Overview¶
The latest version of the HYbrid Coordinate Ocean Model (HYCOM) and an ensemble based data assimilative framework are used to estimate the ocean state variables necessary for oil spill risk analysis in the Gulf of Mexico. The system assimilates along-track sea level anomalies, gridded sea surface temperature, profiles of salinity and temperature and gridded climatology to provide data constraints to the ocean model.
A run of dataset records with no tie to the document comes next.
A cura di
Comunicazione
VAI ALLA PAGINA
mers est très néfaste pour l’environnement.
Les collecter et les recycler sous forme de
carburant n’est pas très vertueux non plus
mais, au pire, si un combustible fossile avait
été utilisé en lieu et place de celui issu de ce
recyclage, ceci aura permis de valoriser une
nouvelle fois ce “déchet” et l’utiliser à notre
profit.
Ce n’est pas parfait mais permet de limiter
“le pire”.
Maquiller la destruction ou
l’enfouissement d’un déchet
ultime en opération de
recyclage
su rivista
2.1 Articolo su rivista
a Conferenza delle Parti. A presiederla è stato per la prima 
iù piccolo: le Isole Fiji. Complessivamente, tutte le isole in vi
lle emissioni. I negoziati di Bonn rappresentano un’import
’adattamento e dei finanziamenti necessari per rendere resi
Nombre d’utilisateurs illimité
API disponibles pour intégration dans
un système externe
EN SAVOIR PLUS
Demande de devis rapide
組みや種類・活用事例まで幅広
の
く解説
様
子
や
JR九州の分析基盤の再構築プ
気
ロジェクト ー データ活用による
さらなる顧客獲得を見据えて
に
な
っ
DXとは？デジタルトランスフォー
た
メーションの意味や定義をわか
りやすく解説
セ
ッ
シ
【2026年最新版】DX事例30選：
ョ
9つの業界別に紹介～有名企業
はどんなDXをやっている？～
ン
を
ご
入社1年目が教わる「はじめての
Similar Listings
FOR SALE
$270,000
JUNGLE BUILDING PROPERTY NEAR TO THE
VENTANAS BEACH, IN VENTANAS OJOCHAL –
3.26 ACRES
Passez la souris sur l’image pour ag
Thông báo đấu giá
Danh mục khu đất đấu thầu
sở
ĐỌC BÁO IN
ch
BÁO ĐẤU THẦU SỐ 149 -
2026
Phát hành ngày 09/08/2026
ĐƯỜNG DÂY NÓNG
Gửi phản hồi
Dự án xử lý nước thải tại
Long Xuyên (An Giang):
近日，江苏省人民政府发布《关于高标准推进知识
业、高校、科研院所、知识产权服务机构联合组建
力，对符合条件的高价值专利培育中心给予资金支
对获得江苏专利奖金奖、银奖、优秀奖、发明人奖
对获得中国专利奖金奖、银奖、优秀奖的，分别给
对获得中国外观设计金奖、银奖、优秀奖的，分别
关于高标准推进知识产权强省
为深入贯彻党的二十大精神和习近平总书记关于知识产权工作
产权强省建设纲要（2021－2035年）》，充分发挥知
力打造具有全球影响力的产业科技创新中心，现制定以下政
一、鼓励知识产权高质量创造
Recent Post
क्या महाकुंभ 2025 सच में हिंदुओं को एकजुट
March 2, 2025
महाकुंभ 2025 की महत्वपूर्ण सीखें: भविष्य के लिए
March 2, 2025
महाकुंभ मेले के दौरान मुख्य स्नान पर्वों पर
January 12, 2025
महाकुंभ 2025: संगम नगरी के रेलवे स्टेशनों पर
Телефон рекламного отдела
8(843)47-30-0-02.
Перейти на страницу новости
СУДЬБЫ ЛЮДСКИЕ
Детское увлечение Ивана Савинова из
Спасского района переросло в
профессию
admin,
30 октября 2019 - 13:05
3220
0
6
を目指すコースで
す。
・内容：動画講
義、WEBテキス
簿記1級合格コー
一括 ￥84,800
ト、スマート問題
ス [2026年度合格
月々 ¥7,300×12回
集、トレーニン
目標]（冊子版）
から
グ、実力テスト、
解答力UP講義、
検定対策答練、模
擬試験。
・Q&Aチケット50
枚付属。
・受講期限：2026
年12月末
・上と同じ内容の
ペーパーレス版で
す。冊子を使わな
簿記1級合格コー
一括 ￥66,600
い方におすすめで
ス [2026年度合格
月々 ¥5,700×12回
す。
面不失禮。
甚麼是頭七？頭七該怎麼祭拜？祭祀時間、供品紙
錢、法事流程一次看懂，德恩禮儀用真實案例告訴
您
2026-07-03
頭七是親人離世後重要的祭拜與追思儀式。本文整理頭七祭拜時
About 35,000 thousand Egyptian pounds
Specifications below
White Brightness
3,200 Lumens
An assessment of the data assimilative hindcast shows robust model skill in reproducing the various features of the circulation in the Gulf of Mexico. There is a good agreement between the hindcast and independent estimates of Loop Current behavior inferred from altimetry and ocean color both in terms of temporal and spatial characteristics. Furthermore, the assimilation of a limited number of in-situ and climatological profiles of temperature and salinity is effective in controlling bias and reduces errors in the vertical density structure in the model. The upper ocean temperature and salinity match observations to within 1.5°C and 0.3 psu both well below the climatological variance. Comparisons with independent drifter derived velocity data indicate significant correlation (>0.5) between the drifter data and model velocities. Simplified oil spill simulations of the Deep Water Horizon event captures the main features of surface plume indirectly verifying the underlying model circulation fields.
Overall, the hindcast dataset is consistent with what is observed during the 2003-2012 time frame and is can be considered as appropriate for a range of applications including oil spill risk analysis.